## Try it
Count the lines below that contain "label". Give only the number.

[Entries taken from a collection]
☆ ☆ ☆ ☆ ☆

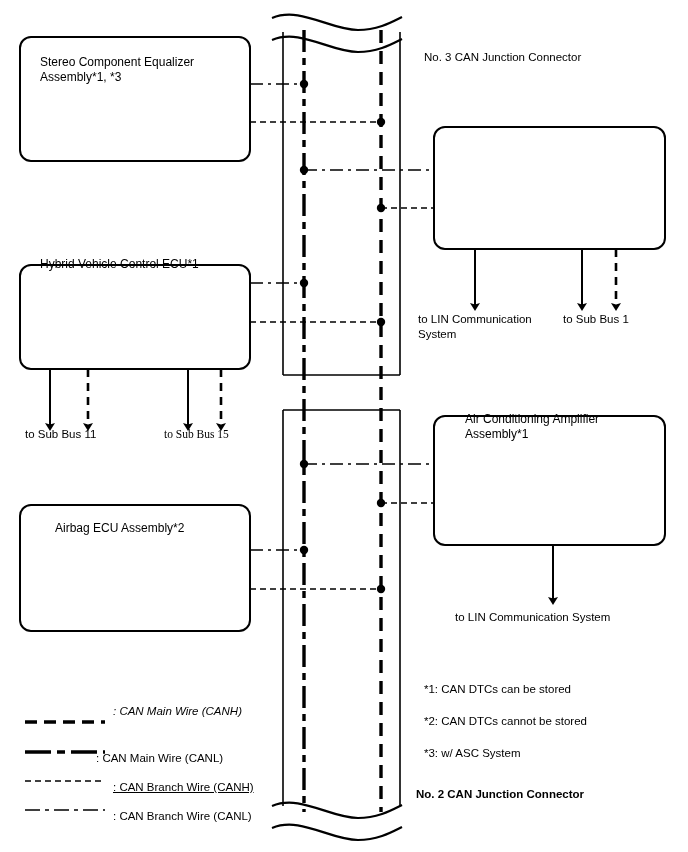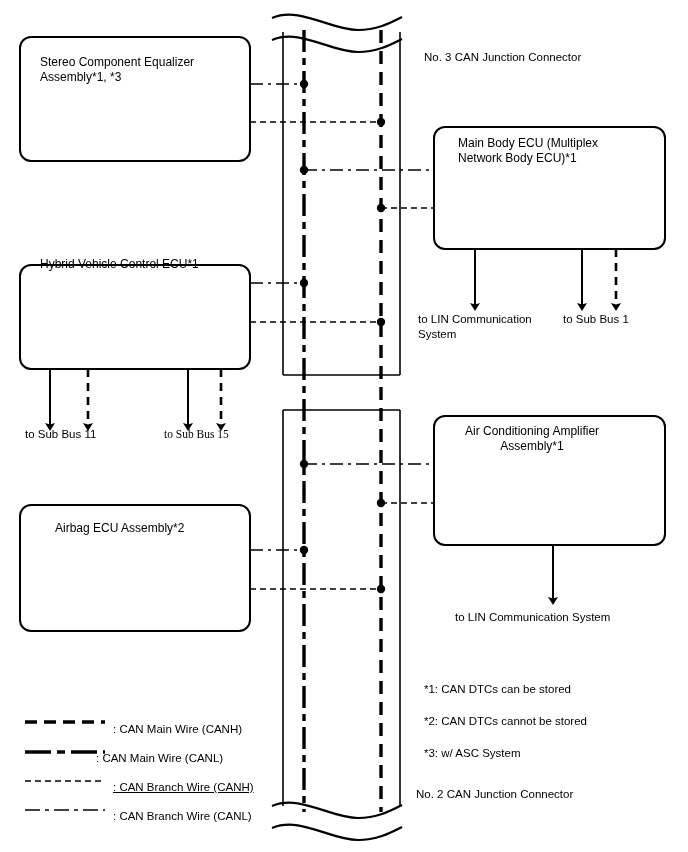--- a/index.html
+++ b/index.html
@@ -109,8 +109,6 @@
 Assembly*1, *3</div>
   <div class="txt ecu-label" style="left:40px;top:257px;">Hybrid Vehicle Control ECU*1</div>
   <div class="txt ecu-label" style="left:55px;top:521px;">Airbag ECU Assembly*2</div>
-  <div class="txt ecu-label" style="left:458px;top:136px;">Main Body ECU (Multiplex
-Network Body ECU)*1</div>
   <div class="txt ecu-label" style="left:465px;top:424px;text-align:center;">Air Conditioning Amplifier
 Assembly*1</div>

☆ ☆ ☆ ☆ ☆

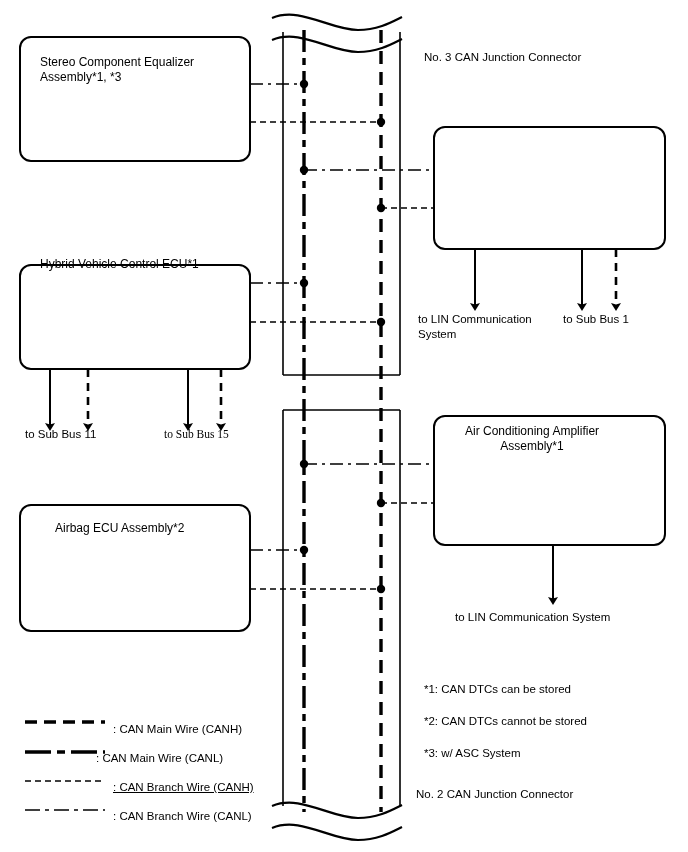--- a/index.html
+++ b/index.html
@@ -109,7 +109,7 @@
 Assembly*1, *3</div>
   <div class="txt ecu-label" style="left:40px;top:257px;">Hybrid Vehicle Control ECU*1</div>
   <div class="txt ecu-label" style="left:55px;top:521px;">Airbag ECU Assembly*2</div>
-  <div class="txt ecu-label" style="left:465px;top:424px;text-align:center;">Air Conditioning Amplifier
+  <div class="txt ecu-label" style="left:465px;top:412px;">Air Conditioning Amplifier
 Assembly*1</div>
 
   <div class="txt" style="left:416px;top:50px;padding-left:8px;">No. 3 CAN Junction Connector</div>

☆ ☆ ☆ ☆ ☆

## Written answer
8